[Version comparison data]

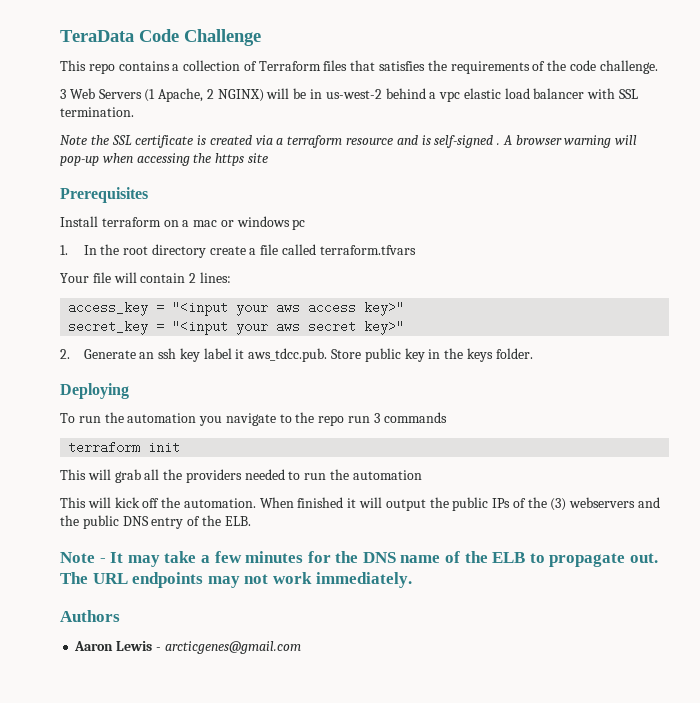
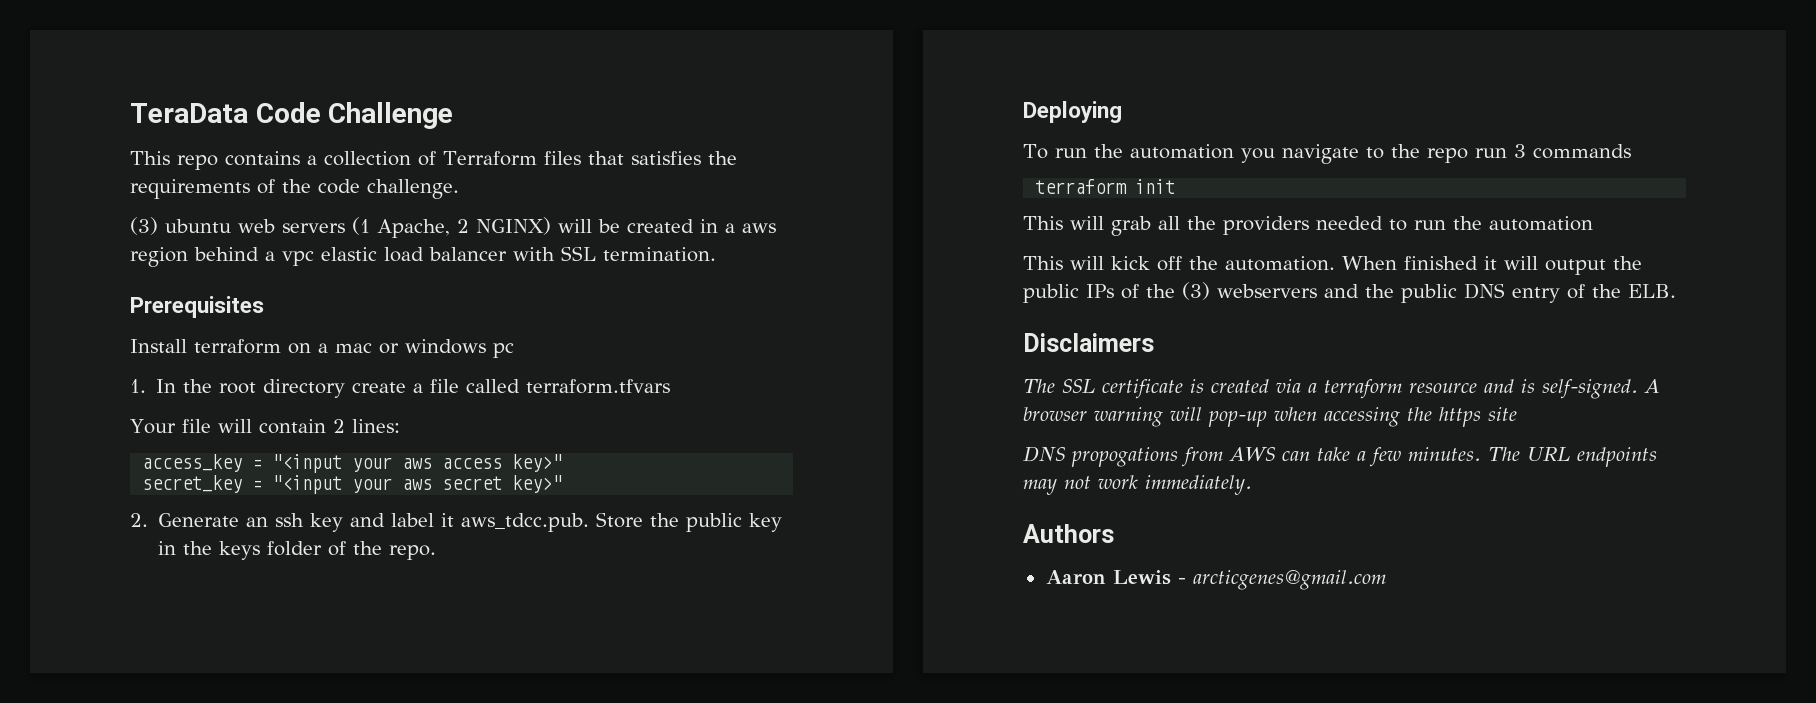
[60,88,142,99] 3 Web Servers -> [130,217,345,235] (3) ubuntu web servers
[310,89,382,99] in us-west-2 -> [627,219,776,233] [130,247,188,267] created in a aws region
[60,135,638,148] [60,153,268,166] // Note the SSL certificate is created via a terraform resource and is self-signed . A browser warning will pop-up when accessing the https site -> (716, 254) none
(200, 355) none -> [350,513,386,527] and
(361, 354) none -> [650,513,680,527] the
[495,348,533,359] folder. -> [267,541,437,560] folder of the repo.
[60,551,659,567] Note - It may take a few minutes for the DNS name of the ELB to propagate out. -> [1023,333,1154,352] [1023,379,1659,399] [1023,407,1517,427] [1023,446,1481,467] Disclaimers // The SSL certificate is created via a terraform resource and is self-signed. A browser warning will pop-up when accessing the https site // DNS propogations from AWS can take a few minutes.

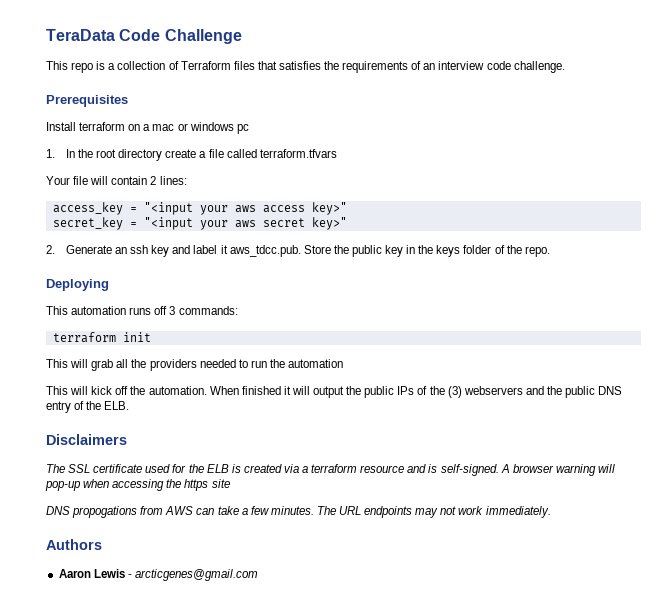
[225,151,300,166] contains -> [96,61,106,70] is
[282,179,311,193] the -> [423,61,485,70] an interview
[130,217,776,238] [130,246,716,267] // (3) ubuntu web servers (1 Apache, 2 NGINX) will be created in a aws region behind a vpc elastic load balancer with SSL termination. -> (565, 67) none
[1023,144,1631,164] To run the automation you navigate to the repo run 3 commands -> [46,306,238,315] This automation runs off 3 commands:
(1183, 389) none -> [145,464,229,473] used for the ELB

◆ ASSIGNED TASK
In the records above, find the line with "[310,89,382,99] in us-west-2" and the line with "[282,179,311,193] the ->". Write out exactly those lines and every one between, with no pictures and no other lines.

◆ ANSWER BELOW
[310,89,382,99] in us-west-2 -> [627,219,776,233] [130,247,188,267] created in a aws region
[60,135,638,148] [60,153,268,166] // Note the SSL certificate is created via a terraform resource and is self-signed . A browser warning will pop-up when accessing the https site -> (716, 254) none
(200, 355) none -> [350,513,386,527] and
(361, 354) none -> [650,513,680,527] the
[495,348,533,359] folder. -> [267,541,437,560] folder of the repo.
[60,551,659,567] Note - It may take a few minutes for the DNS name of the ELB to propagate out. -> [1023,333,1154,352] [1023,379,1659,399] [1023,407,1517,427] [1023,446,1481,467] Disclaimers // The SSL certificate is created via a terraform resource and is self-signed. A browser warning will pop-up when accessing the https site // DNS propogations from AWS can take a few minutes.

[225,151,300,166] contains -> [96,61,106,70] is
[282,179,311,193] the -> [423,61,485,70] an interview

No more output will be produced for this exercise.